> **Task directions**
From the records below, print only the part that opens with the line containing "Breakfast and lunch meals" and closes with the line containing "<sup>2</sup> Outside Lolland-Falster-Møn"; omit the pictures.

(Excerpted records Opens)

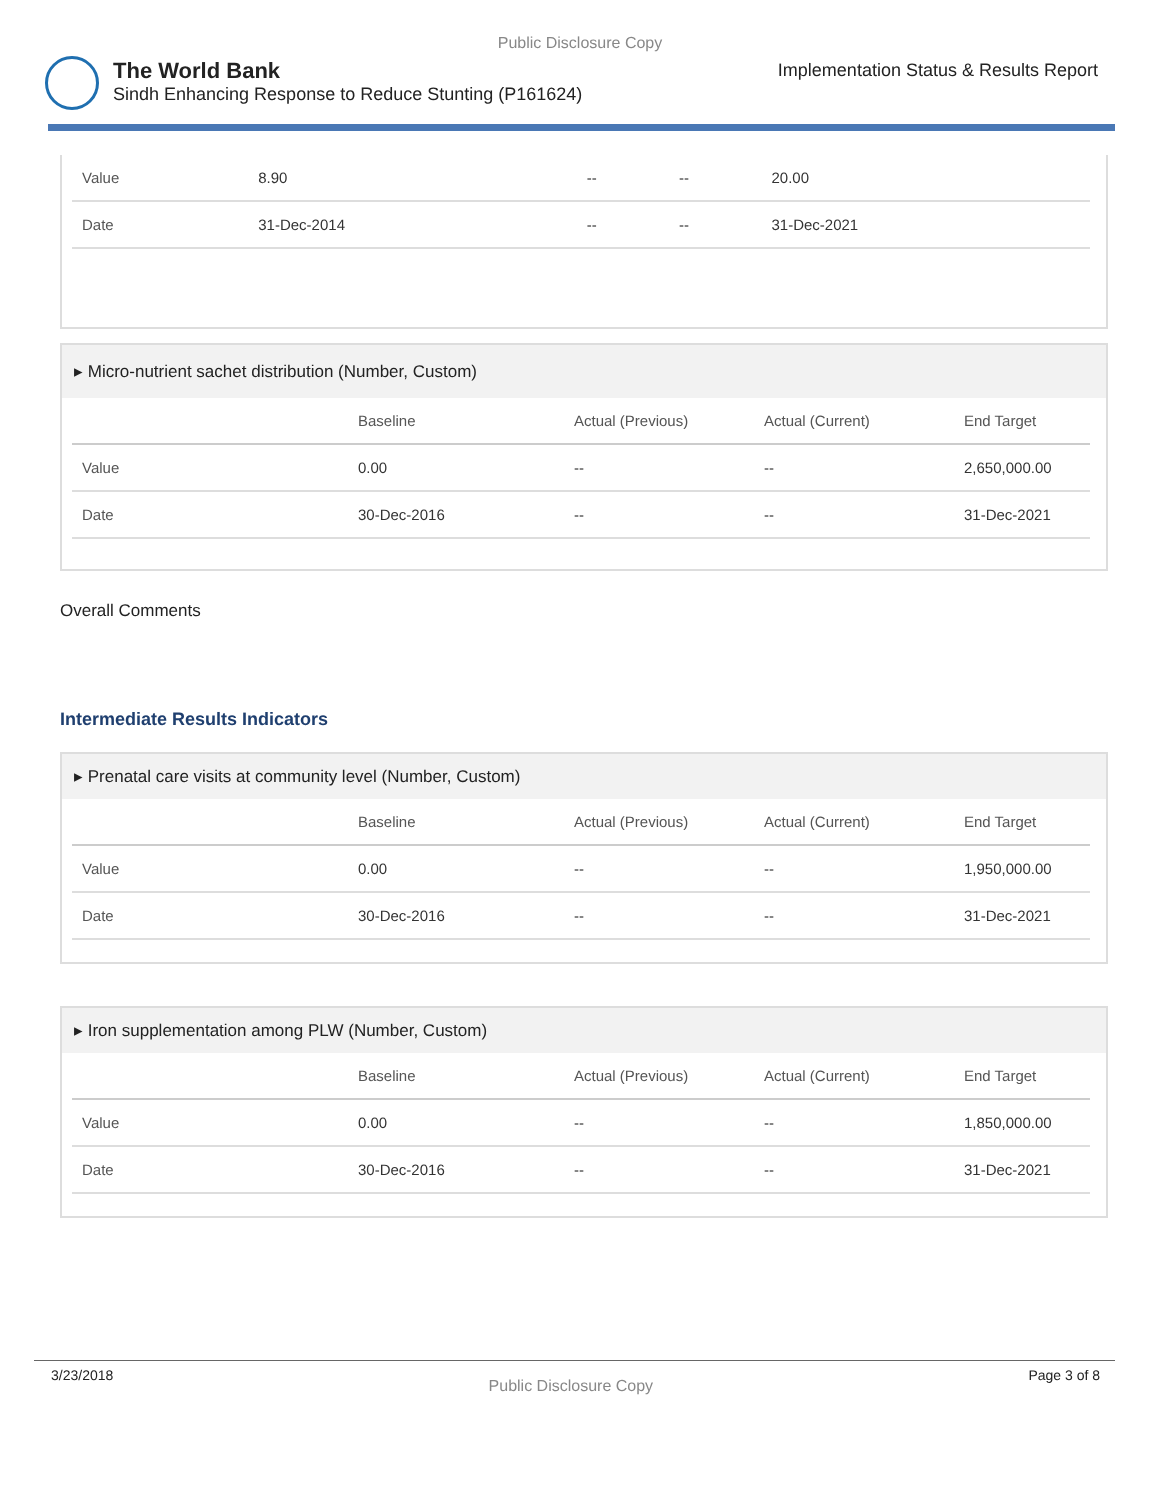Public Disclosure Copy
The World Bank
Sindh Enhancing Response to Reduce Stunting (P161624)
Implementation Status & Results Report
| Value | 8.90 | -- | -- | 20.00 |
| Date | 31-Dec-2014 | -- | -- | 31-Dec-2021 |
▸ Micro-nutrient sachet distribution (Number, Custom)
| | Baseline | Actual (Previous) | Actual (Current) | End Target |
| --- | --- | --- | --- | --- |
| Value | 0.00 | -- | -- | 2,650,000.00 |
| Date | 30-Dec-2016 | -- | -- | 31-Dec-2021 |
Overall Comments
Intermediate Results Indicators
▸ Prenatal care visits at community level (Number, Custom)
| | Baseline | Actual (Previous) | Actual (Current) | End Target |
| --- | --- | --- | --- | --- |
| Value | 0.00 | -- | -- | 1,950,000.00 |
| Date | 30-Dec-2016 | -- | -- | 31-Dec-2021 |
▸ Iron supplementation among PLW (Number, Custom)
| | Baseline | Actual (Previous) | Actual (Current) | End Target |
| --- | --- | --- | --- | --- |
| Value | 0.00 | -- | -- | 1,850,000.00 |
| Date | 30-Dec-2016 | -- | -- | 31-Dec-2021 |
3/23/2018 Public Disclosure Copy Page 3 of 8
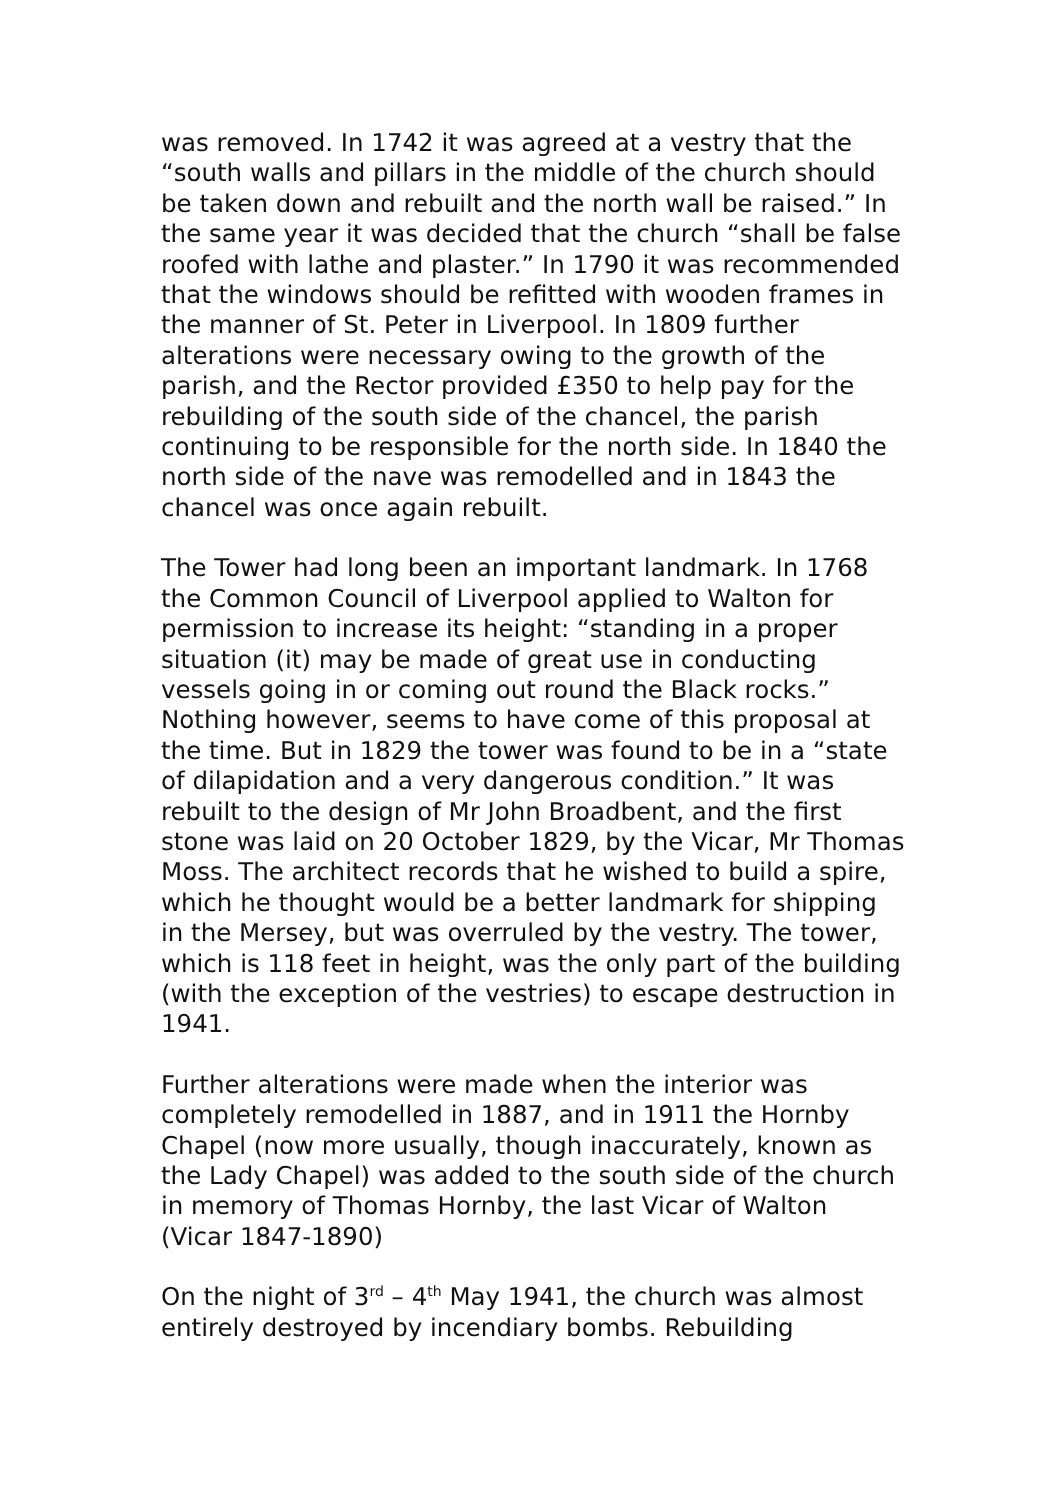was removed. In 1742 it was agreed at a vestry that the “south walls and pillars in the middle of the church should be taken down and rebuilt and the north wall be raised.” In the same year it was decided that the church “shall be false roofed with lathe and plaster.” In 1790 it was recommended that the windows should be refitted with wooden frames in the manner of St. Peter in Liverpool. In 1809 further alterations were necessary owing to the growth of the parish, and the Rector provided £350 to help pay for the rebuilding of the south side of the chancel, the parish continuing to be responsible for the north side. In 1840 the north side of the nave was remodelled and in 1843 the chancel was once again rebuilt.
The Tower had long been an important landmark. In 1768 the Common Council of Liverpool applied to Walton for permission to increase its height: “standing in a proper situation (it) may be made of great use in conducting vessels going in or coming out round the Black rocks.” Nothing however, seems to have come of this proposal at the time. But in 1829 the tower was found to be in a “state of dilapidation and a very dangerous condition.” It was rebuilt to the design of Mr John Broadbent, and the first stone was laid on 20 October 1829, by the Vicar, Mr Thomas Moss. The architect records that he wished to build a spire, which he thought would be a better landmark for shipping in the Mersey, but was overruled by the vestry. The tower, which is 118 feet in height, was the only part of the building (with the exception of the vestries) to escape destruction in 1941.
Further alterations were made when the interior was completely remodelled in 1887, and in 1911 the Hornby Chapel (now more usually, though inaccurately, known as the Lady Chapel) was added to the south side of the church in memory of Thomas Hornby, the last Vicar of Walton (Vicar 1847-1890)
On the night of 3<sup>rd</sup> – 4<sup>th</sup> May 1941, the church was almost entirely destroyed by incendiary bombs. Rebuilding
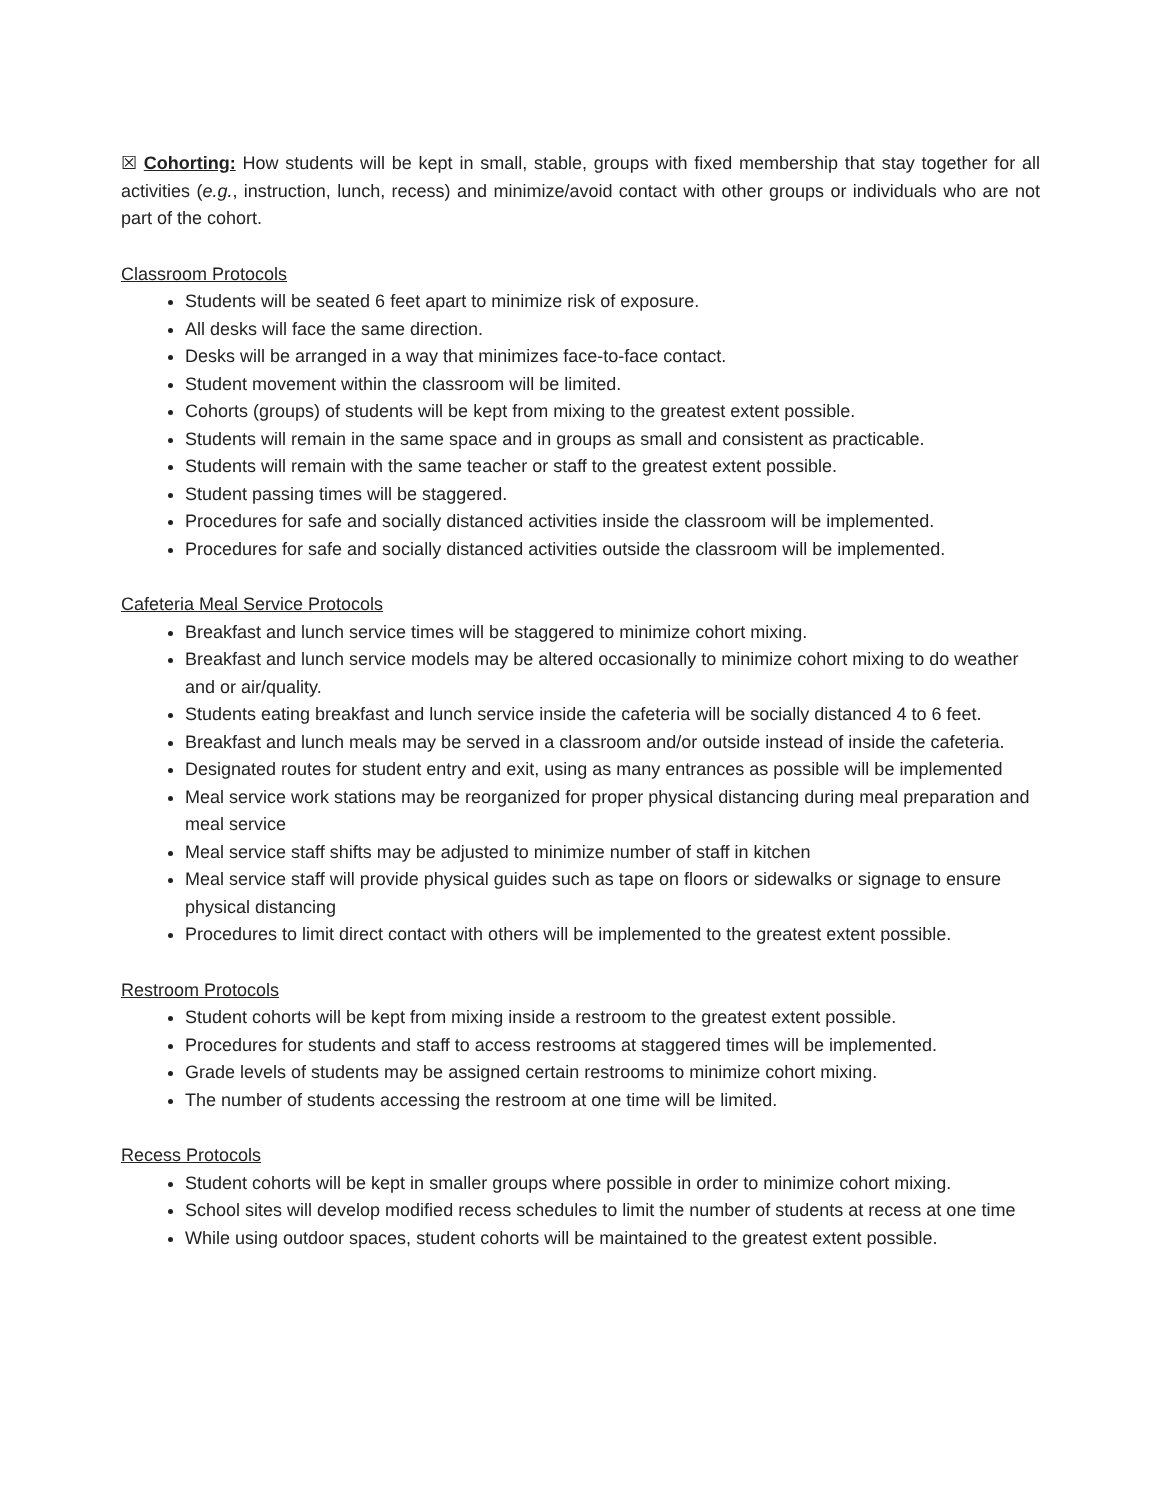☒ Cohorting: How students will be kept in small, stable, groups with fixed membership that stay together for all activities (e.g., instruction, lunch, recess) and minimize/avoid contact with other groups or individuals who are not part of the cohort.
Classroom Protocols
Students will be seated 6 feet apart to minimize risk of exposure.
All desks will face the same direction.
Desks will be arranged in a way that minimizes face-to-face contact.
Student movement within the classroom will be limited.
Cohorts (groups) of students will be kept from mixing to the greatest extent possible.
Students will remain in the same space and in groups as small and consistent as practicable.
Students will remain with the same teacher or staff to the greatest extent possible.
Student passing times will be staggered.
Procedures for safe and socially distanced activities inside the classroom will be implemented.
Procedures for safe and socially distanced activities outside the classroom will be implemented.
Cafeteria Meal Service Protocols
Breakfast and lunch service times will be staggered to minimize cohort mixing.
Breakfast and lunch service models may be altered occasionally to minimize cohort mixing to do weather and or air/quality.
Students eating breakfast and lunch service inside the cafeteria will be socially distanced 4 to 6 feet.
Breakfast and lunch meals may be served in a classroom and/or outside instead of inside the cafeteria.
Designated routes for student entry and exit, using as many entrances as possible will be implemented
Meal service work stations may be reorganized for proper physical distancing during meal preparation and meal service
Meal service staff shifts may be adjusted to minimize number of staff in kitchen
Meal service staff will provide physical guides such as tape on floors or sidewalks or signage to ensure physical distancing
Procedures to limit direct contact with others will be implemented to the greatest extent possible.
Restroom Protocols
Student cohorts will be kept from mixing inside a restroom to the greatest extent possible.
Procedures for students and staff to access restrooms at staggered times will be implemented.
Grade levels of students may be assigned certain restrooms to minimize cohort mixing.
The number of students accessing the restroom at one time will be limited.
Recess Protocols
Student cohorts will be kept in smaller groups where possible in order to minimize cohort mixing.
School sites will develop modified recess schedules to limit the number of students at recess at one time
While using outdoor spaces, student cohorts will be maintained to the greatest extent possible.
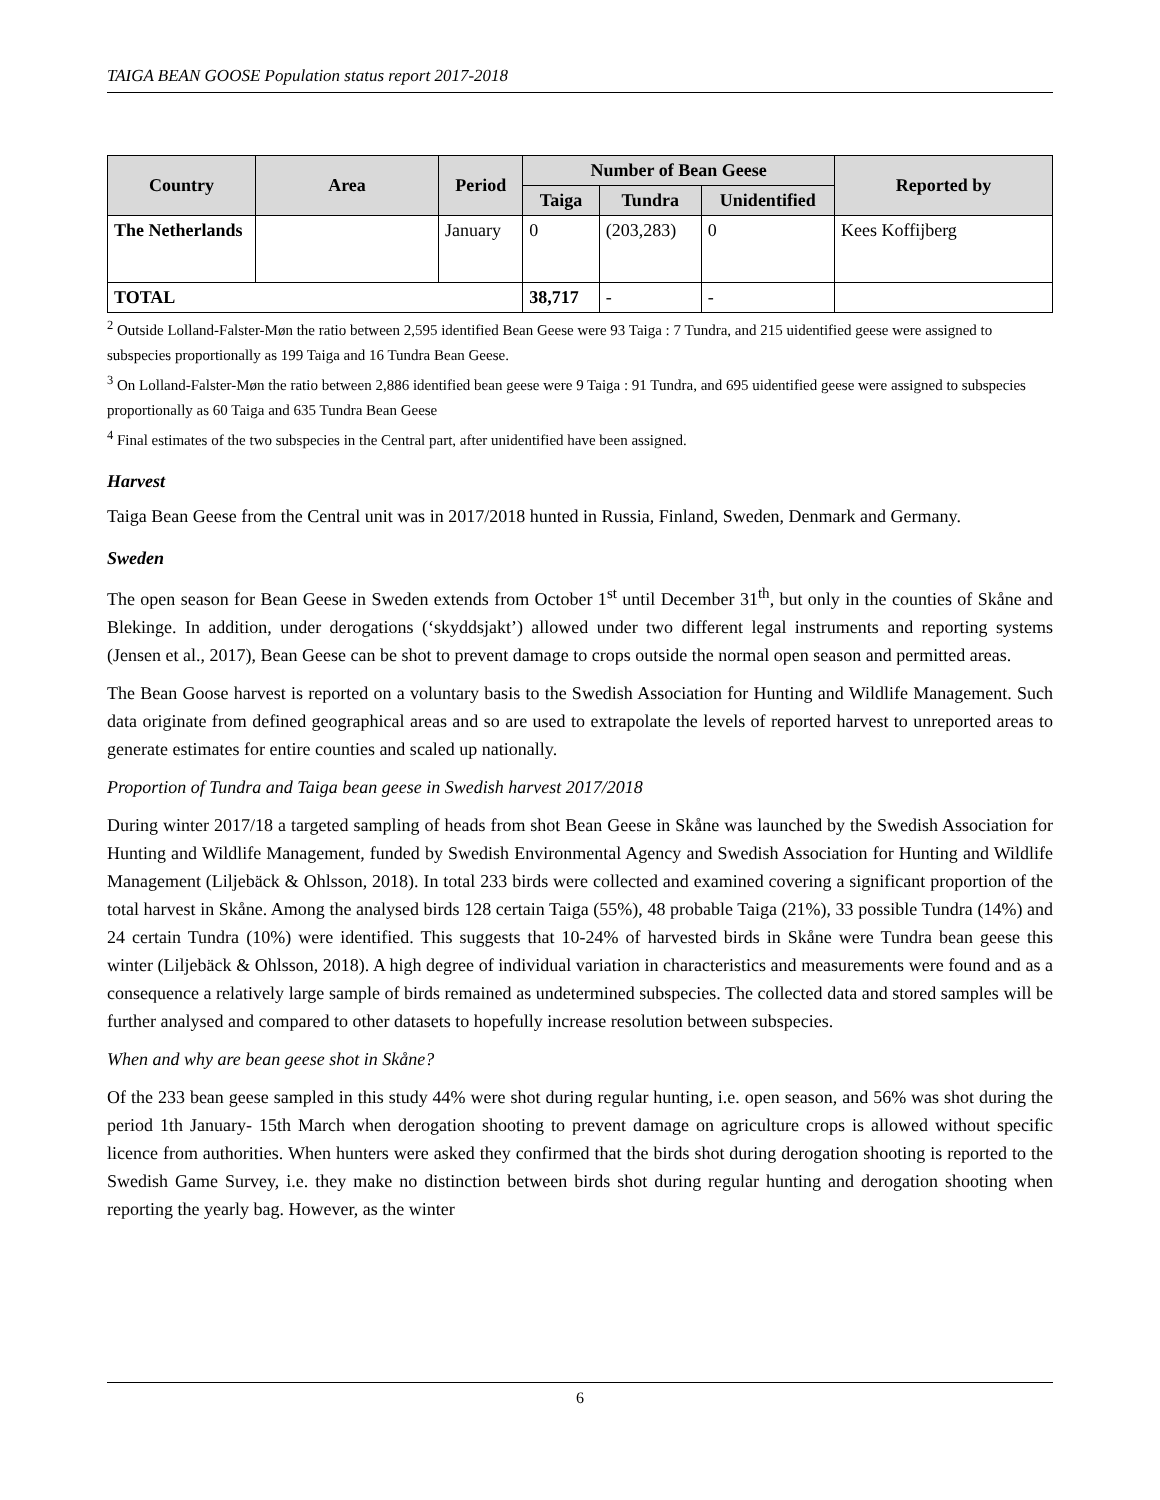TAIGA BEAN GOOSE Population status report 2017-2018
| Country | Area | Period | Number of Bean Geese | | | Reported by |
| --- | --- | --- | --- | --- | --- | --- |
| | | | Taiga | Tundra | Unidentified | |
| The Netherlands | | January | 0 | (203,283) | 0 | Kees Koffijberg |
| TOTAL | | | 38,717 | - | - | |
<sup>2</sup> Outside Lolland-Falster-Møn the ratio between 2,595 identified Bean Geese were 93 Taiga : 7 Tundra, and 215 uidentified geese were assigned to subspecies proportionally as 199 Taiga and 16 Tundra Bean Geese.
<sup>3</sup> On Lolland-Falster-Møn the ratio between 2,886 identified bean geese were 9 Taiga : 91 Tundra, and 695 uidentified geese were assigned to subspecies proportionally as 60 Taiga and 635 Tundra Bean Geese
<sup>4</sup> Final estimates of the two subspecies in the Central part, after unidentified have been assigned.
Harvest
Taiga Bean Geese from the Central unit was in 2017/2018 hunted in Russia, Finland, Sweden, Denmark and Germany.
Sweden
The open season for Bean Geese in Sweden extends from October 1<sup>st</sup> until December 31<sup>th</sup>, but only in the counties of Skåne and Blekinge. In addition, under derogations (‘skyddsjakt’) allowed under two different legal instruments and reporting systems (Jensen et al., 2017), Bean Geese can be shot to prevent damage to crops outside the normal open season and permitted areas.
The Bean Goose harvest is reported on a voluntary basis to the Swedish Association for Hunting and Wildlife Management. Such data originate from defined geographical areas and so are used to extrapolate the levels of reported harvest to unreported areas to generate estimates for entire counties and scaled up nationally.
Proportion of Tundra and Taiga bean geese in Swedish harvest 2017/2018
During winter 2017/18 a targeted sampling of heads from shot Bean Geese in Skåne was launched by the Swedish Association for Hunting and Wildlife Management, funded by Swedish Environmental Agency and Swedish Association for Hunting and Wildlife Management (Liljebäck & Ohlsson, 2018). In total 233 birds were collected and examined covering a significant proportion of the total harvest in Skåne. Among the analysed birds 128 certain Taiga (55%), 48 probable Taiga (21%), 33 possible Tundra (14%) and 24 certain Tundra (10%) were identified. This suggests that 10-24% of harvested birds in Skåne were Tundra bean geese this winter (Liljebäck & Ohlsson, 2018). A high degree of individual variation in characteristics and measurements were found and as a consequence a relatively large sample of birds remained as undetermined subspecies. The collected data and stored samples will be further analysed and compared to other datasets to hopefully increase resolution between subspecies.
When and why are bean geese shot in Skåne?
Of the 233 bean geese sampled in this study 44% were shot during regular hunting, i.e. open season, and 56% was shot during the period 1th January- 15th March when derogation shooting to prevent damage on agriculture crops is allowed without specific licence from authorities. When hunters were asked they confirmed that the birds shot during derogation shooting is reported to the Swedish Game Survey, i.e. they make no distinction between birds shot during regular hunting and derogation shooting when reporting the yearly bag. However, as the winter
6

(Excerpted records Closes)

> **Exercise result**
Breakfast and lunch meals may be served in a classroom and/or outside instead of inside the cafeteria.
Designated routes for student entry and exit, using as many entrances as possible will be implemented
Meal service work stations may be reorganized for proper physical distancing during meal preparation and meal service
Meal service staff shifts may be adjusted to minimize number of staff in kitchen
Meal service staff will provide physical guides such as tape on floors or sidewalks or signage to ensure physical distancing
Procedures to limit direct contact with others will be implemented to the greatest extent possible.
Restroom Protocols
Student cohorts will be kept from mixing inside a restroom to the greatest extent possible.
Procedures for students and staff to access restrooms at staggered times will be implemented.
Grade levels of students may be assigned certain restrooms to minimize cohort mixing.
The number of students accessing the restroom at one time will be limited.
Recess Protocols
Student cohorts will be kept in smaller groups where possible in order to minimize cohort mixing.
School sites will develop modified recess schedules to limit the number of students at recess at one time
While using outdoor spaces, student cohorts will be maintained to the greatest extent possible.
TAIGA BEAN GOOSE Population status report 2017-2018
| Country | Area | Period | Number of Bean Geese | | | Reported by |
| --- | --- | --- | --- | --- | --- | --- |
| | | | Taiga | Tundra | Unidentified | |
| The Netherlands | | January | 0 | (203,283) | 0 | Kees Koffijberg |
| TOTAL | | | 38,717 | - | - | |
<sup>2</sup> Outside Lolland-Falster-Møn the ratio between 2,595 identified Bean Geese were 93 Taiga : 7 Tundra, and 215 uidentified geese were assigned to subspecies proportionally as 199 Taiga and 16 Tundra Bean Geese.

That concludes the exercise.